Saved entries:

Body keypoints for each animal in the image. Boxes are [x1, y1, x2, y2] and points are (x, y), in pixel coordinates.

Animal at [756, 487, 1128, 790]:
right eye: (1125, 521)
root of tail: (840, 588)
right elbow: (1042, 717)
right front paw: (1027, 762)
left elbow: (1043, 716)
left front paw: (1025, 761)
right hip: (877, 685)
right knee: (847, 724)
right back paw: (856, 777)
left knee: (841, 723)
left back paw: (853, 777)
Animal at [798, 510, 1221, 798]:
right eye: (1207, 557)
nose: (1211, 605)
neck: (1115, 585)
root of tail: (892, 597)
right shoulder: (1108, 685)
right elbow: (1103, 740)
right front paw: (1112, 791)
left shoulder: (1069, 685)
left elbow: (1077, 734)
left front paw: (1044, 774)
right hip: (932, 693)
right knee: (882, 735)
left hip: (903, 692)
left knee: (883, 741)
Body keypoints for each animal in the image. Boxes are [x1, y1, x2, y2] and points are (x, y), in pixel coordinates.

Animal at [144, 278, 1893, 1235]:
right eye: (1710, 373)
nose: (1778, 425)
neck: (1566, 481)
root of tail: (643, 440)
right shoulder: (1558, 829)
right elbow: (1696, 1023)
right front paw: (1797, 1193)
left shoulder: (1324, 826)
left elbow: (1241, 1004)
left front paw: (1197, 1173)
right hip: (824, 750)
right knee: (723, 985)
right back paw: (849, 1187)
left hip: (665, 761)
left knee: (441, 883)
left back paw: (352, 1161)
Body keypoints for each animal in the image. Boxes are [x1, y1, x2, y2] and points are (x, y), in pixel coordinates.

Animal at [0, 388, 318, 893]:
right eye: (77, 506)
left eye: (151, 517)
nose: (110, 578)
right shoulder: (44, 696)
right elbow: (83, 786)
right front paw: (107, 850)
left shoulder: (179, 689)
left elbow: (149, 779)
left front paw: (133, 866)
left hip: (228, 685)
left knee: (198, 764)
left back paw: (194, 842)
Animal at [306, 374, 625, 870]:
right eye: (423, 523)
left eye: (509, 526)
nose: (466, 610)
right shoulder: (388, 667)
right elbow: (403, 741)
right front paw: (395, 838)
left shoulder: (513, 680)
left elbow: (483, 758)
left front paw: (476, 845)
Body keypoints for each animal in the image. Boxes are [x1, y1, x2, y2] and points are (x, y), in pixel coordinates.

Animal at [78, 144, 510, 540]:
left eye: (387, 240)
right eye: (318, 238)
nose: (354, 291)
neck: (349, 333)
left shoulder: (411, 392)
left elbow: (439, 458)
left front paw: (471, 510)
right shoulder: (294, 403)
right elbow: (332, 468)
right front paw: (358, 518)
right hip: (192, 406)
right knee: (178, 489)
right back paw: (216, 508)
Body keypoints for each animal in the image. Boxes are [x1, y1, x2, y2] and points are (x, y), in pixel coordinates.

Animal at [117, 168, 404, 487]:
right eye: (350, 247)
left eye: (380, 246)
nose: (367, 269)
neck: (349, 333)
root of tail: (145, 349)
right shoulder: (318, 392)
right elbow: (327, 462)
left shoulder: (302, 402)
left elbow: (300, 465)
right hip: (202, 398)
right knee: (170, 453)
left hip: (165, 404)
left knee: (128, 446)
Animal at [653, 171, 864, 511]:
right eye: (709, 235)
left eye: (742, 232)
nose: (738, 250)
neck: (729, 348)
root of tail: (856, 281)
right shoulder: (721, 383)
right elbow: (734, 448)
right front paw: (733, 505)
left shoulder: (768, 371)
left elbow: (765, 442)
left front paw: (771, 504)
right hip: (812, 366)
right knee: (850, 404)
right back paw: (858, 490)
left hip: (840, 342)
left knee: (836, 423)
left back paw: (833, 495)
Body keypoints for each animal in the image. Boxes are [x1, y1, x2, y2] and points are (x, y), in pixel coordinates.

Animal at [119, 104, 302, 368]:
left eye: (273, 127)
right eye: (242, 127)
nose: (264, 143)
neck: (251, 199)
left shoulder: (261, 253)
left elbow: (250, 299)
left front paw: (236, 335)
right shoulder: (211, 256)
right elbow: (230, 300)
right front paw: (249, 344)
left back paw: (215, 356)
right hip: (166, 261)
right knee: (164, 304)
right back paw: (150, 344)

What is being asked:
Using only the entries above, output the line with "right knee: (882, 735)", the line with "left back paw: (352, 1161)", and all lines between them, exactly as they stand.

Result for this task:
right knee: (882, 735)
left hip: (903, 692)
left knee: (883, 741)
Body keypoints for each animal in the image. Boxes are [x1, y1, x2, y2] and points are (x, y), in pixel coordinates.

Animal at [144, 278, 1893, 1235]:
right eye: (1710, 373)
nose: (1778, 425)
neck: (1566, 481)
root of tail: (643, 440)
right shoulder: (1558, 829)
right elbow: (1696, 1023)
right front paw: (1797, 1193)
left shoulder: (1324, 826)
left elbow: (1241, 1004)
left front paw: (1197, 1173)
right hip: (824, 750)
right knee: (723, 985)
right back paw: (849, 1187)
left hip: (665, 761)
left knee: (441, 883)
left back paw: (352, 1161)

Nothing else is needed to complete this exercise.